Now’s the time to make sure your boom sprayer is calibrated correctly. The following steps will help you do just that. The process is based on spraying 1⁄128 of an acre per nozzle and collecting the spray that would be released during the time it takes to spray the area. Because there are 128 oz. of liquid in 1 gal., this results in liquid caught from one nozzle being equal to the application rate in gallons per acre (gpa). For example, if you catch an average of 15 oz. from a set of nozzles, the application rate of the sprayer is equal to 15 gpa. The table below shows the distance you must travel to cover 1⁄128 of an acre for different nozzle and row spacings.
1. Fill the sprayer tank with water.
2. Run the sprayer, inspect it for leaks and make sure all vital parts are functioning properly.
3. Measure the distance in inches between the nozzles. Then determine an appropriate distance in the field based on this nozzle spacing, as shown in the table below.
4. Drive the appropriate distance in the field at your normal spraying speed and record the travel time in seconds. Repeat this procedure and average the two travel times.
5. With the sprayer parked, run the sprayer at the same pressure level and catch the output from each nozzle in a measuring jar for the amount of time averaged in step 4.
6. Calculate the average nozzle output by adding the individual outputs and dividing by the number of nozzles tested.

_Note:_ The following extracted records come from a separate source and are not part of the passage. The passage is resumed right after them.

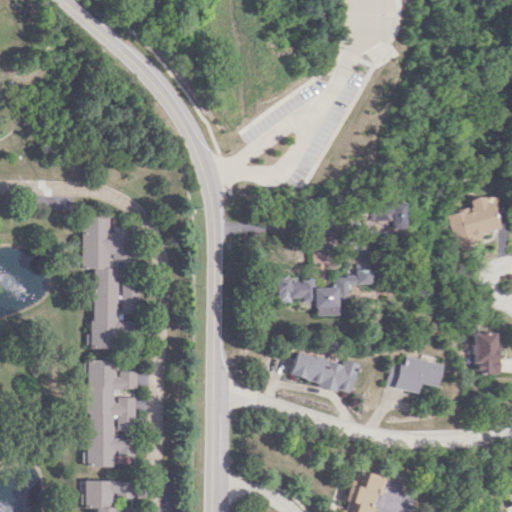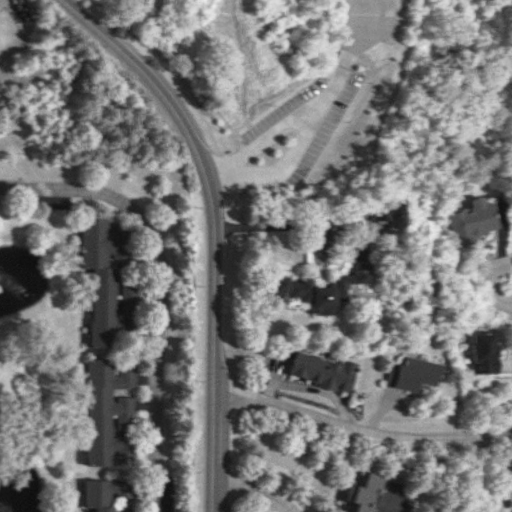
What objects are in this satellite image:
road: (349, 62)
road: (268, 140)
road: (285, 164)
road: (217, 180)
building: (382, 210)
building: (464, 220)
road: (265, 225)
road: (210, 228)
building: (103, 276)
road: (485, 282)
road: (159, 285)
building: (316, 290)
building: (128, 299)
building: (477, 352)
building: (321, 370)
building: (406, 373)
building: (107, 412)
road: (363, 430)
building: (511, 486)
road: (259, 491)
building: (100, 493)
building: (359, 493)
road: (390, 499)
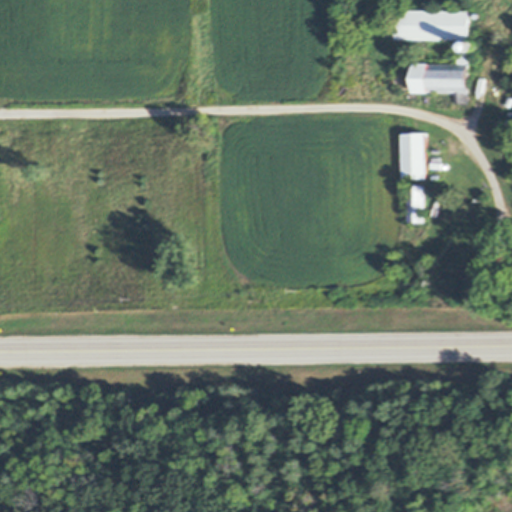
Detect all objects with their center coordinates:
building: (477, 16)
building: (432, 26)
building: (476, 49)
building: (435, 52)
building: (436, 83)
road: (290, 106)
building: (416, 155)
building: (415, 157)
building: (418, 203)
building: (416, 205)
road: (256, 349)
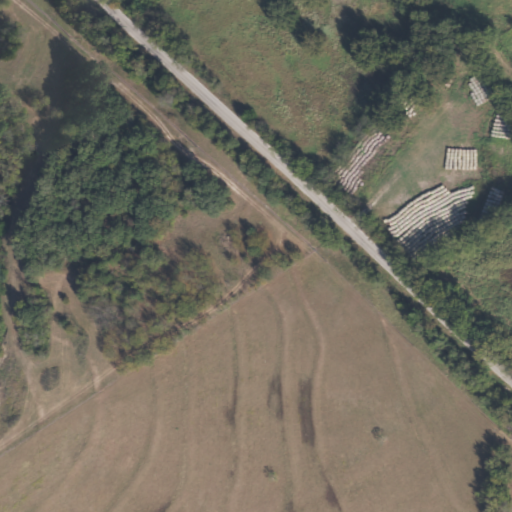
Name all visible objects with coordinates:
road: (308, 192)
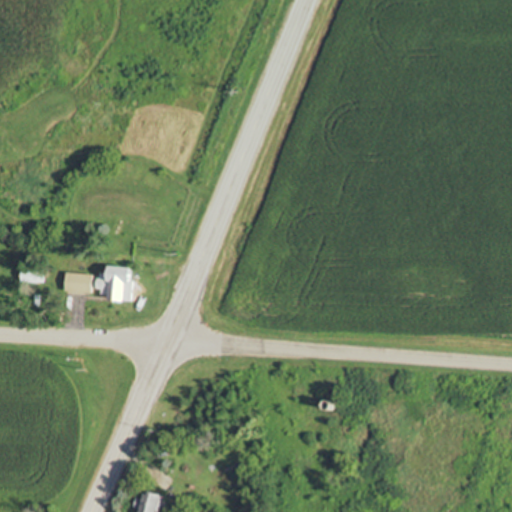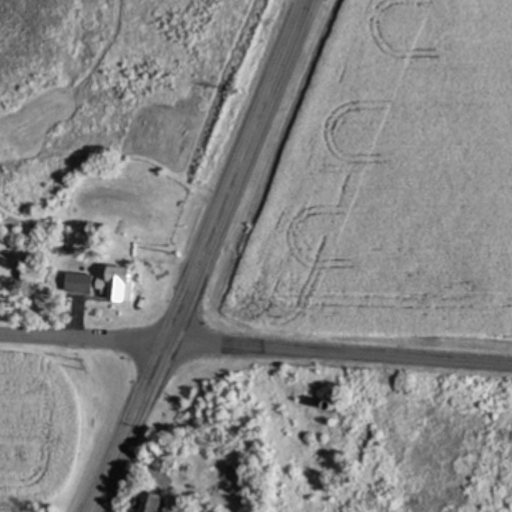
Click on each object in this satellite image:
road: (203, 256)
building: (80, 282)
road: (256, 350)
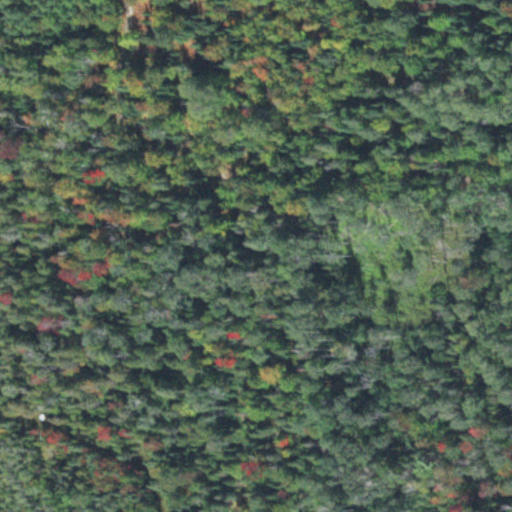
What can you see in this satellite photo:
road: (272, 229)
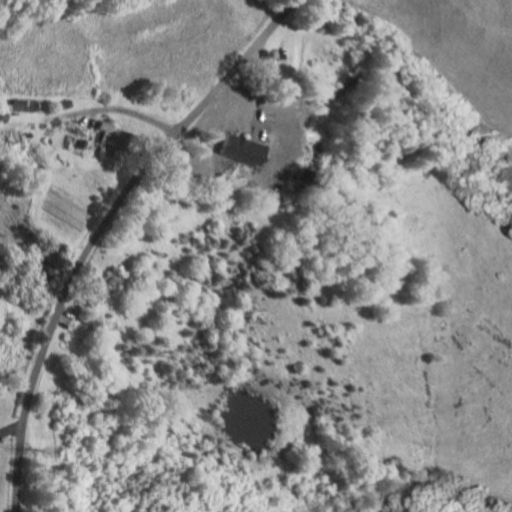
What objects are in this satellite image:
road: (257, 96)
building: (62, 105)
road: (124, 111)
building: (0, 115)
building: (269, 135)
building: (270, 135)
building: (104, 138)
building: (110, 139)
building: (80, 143)
building: (226, 150)
building: (224, 151)
building: (20, 165)
building: (33, 170)
road: (97, 230)
building: (100, 289)
road: (58, 318)
building: (86, 325)
road: (8, 428)
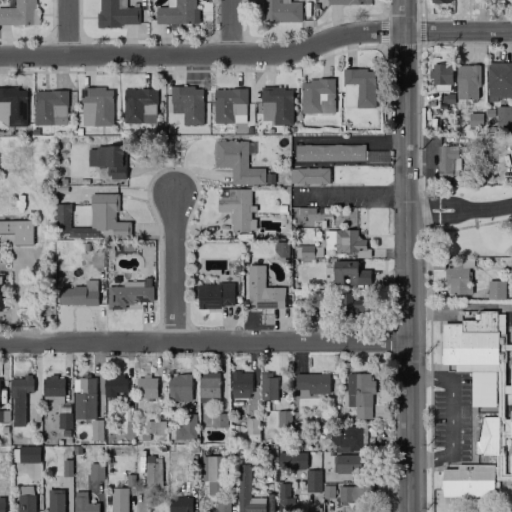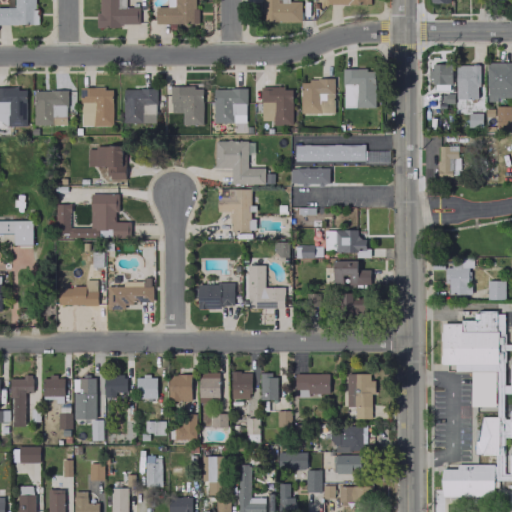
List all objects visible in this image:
building: (347, 1)
building: (439, 1)
building: (280, 10)
building: (19, 12)
building: (177, 12)
building: (116, 13)
road: (232, 27)
road: (69, 28)
road: (257, 55)
building: (440, 73)
building: (498, 80)
building: (466, 81)
building: (361, 85)
building: (316, 95)
building: (349, 95)
building: (187, 103)
building: (228, 103)
building: (13, 104)
building: (138, 104)
building: (276, 104)
building: (49, 106)
building: (96, 106)
building: (502, 116)
road: (349, 139)
building: (328, 151)
building: (106, 159)
building: (447, 160)
building: (237, 161)
building: (308, 175)
road: (129, 190)
road: (361, 191)
road: (434, 201)
building: (236, 207)
road: (487, 208)
road: (433, 217)
building: (93, 219)
building: (18, 230)
building: (345, 241)
building: (310, 250)
road: (403, 256)
road: (176, 271)
building: (349, 272)
building: (457, 275)
building: (261, 289)
building: (495, 289)
building: (0, 293)
building: (78, 293)
building: (128, 293)
building: (215, 294)
building: (351, 304)
road: (206, 340)
building: (312, 382)
building: (113, 384)
building: (240, 384)
building: (52, 385)
building: (145, 386)
building: (178, 386)
building: (208, 386)
building: (267, 386)
building: (359, 393)
building: (83, 397)
building: (19, 398)
road: (451, 415)
building: (283, 418)
building: (63, 420)
building: (154, 426)
building: (185, 427)
building: (251, 427)
building: (347, 438)
building: (28, 453)
building: (291, 459)
building: (346, 463)
building: (95, 471)
building: (152, 471)
building: (214, 474)
building: (312, 480)
building: (467, 480)
building: (24, 489)
building: (354, 493)
building: (241, 494)
building: (285, 498)
building: (118, 499)
building: (54, 500)
building: (82, 502)
building: (24, 503)
building: (1, 504)
building: (179, 504)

If an individual sample is more than 10% higher or lower than the average, check for clogs, clean the tip or replace the nozzle.
7. Repeat steps 5 and 6 until the variation in output rate for all of the nozzles is within 10% of the average.
8. If these changes don’t bring variations to within 10% of the average, you might have to select a new set of nozzles with smaller or larger openings.
9. The final average output in ounces is equal to the application rate in gallons per acre: Average output (oz.) = application rate (gpa).